I know for me, it’s always easier to try to find that heroism in someone else. A lover, a friend, a writer. I shrink away from the idea of people finding that in me, even as I want to be someone the people in my life can turn to, I want to be there for them, but right now, I need to be there for myself. I need to figure out what to “do with my life” rather than who to do it with. And my heart will take care of itself, I know, or rather, I hope. It’s not lost on me, though, that when Pols writes, “He makes me so happy I can hardly stand it,” she is talking about her son. That part of my heart, the maternal part, I think will feel slighted, empty, broken, until I get to the mom part of my life. It’s easy enough to call it a biological clock or baby fever, some cutesy name wrapped up with expensive onesies and fancy accoutrements and yummy mummies. But it’s so much more than that.

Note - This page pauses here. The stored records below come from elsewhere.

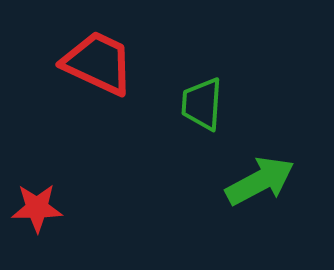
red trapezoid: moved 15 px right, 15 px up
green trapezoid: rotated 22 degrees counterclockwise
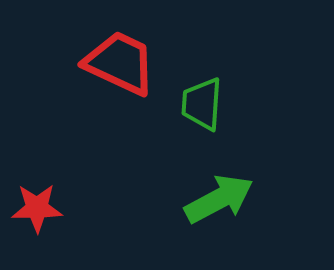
red trapezoid: moved 22 px right
green arrow: moved 41 px left, 18 px down
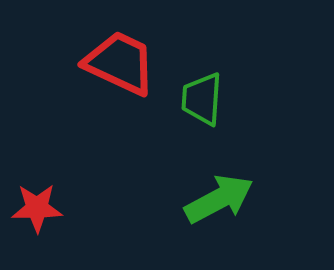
green trapezoid: moved 5 px up
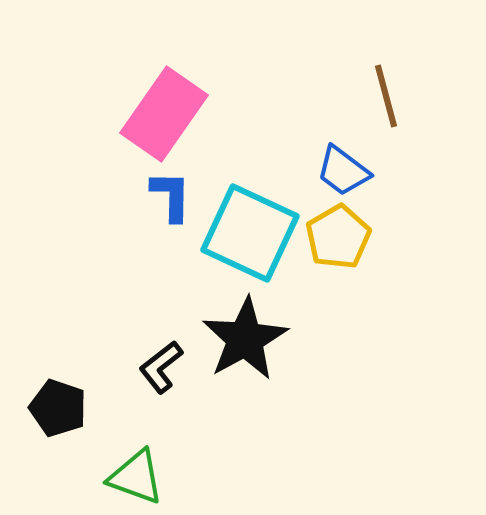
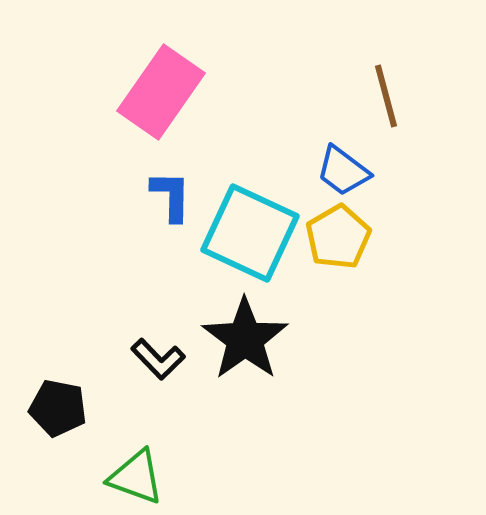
pink rectangle: moved 3 px left, 22 px up
black star: rotated 6 degrees counterclockwise
black L-shape: moved 3 px left, 8 px up; rotated 96 degrees counterclockwise
black pentagon: rotated 8 degrees counterclockwise
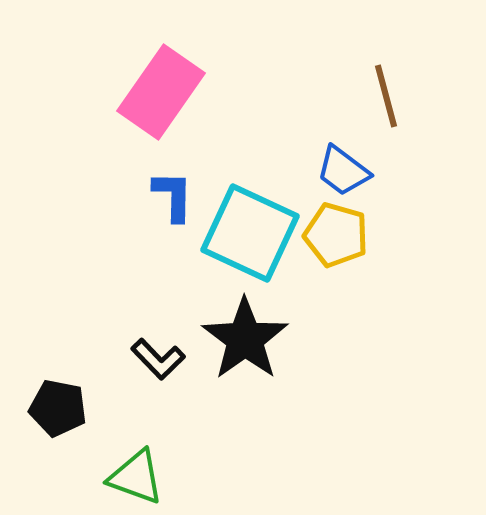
blue L-shape: moved 2 px right
yellow pentagon: moved 2 px left, 2 px up; rotated 26 degrees counterclockwise
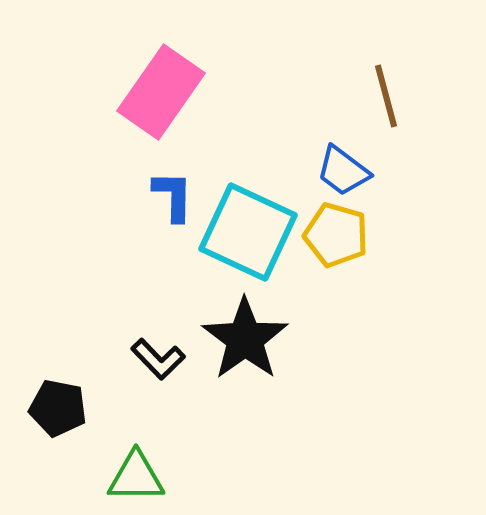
cyan square: moved 2 px left, 1 px up
green triangle: rotated 20 degrees counterclockwise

I was talking to a friend on Thursday who basically said that if that’s what I want, I have to get my life in order, get ready to be a mom. Basically, shit or get off the pot. And he’s right. I talk a good game about it but don’t actually take any steps to make my life easier for a child to enter into it. I don’t even make it easier for me to enter into it, literally. It’s too messy, too cluttered, which is perhaps why the lost things, the cell phone, the this, the that, don’t seem to bother me. I don’t want them, or at least, I don’t want to want them (I did just ship 55 pounds of books home). I guess I want more than books, more than dumb writing credits, and, yes, more than the kind of love that always feels so fleeting, so easily able to reverse itself. I just have to figure out how to get to that place that I see other people thriving in, other people who from my vantage point seem to have perfect lives. Of course they don’t, but from here, they seem to. I know that’s a way to distance myself from my life, and since I have no more physical distance, no more travel to let me live in some alternate reality, I want to try to face my life in all its myriad messiness, and get to work on…I was going to say “the future,” but I think I mean the present.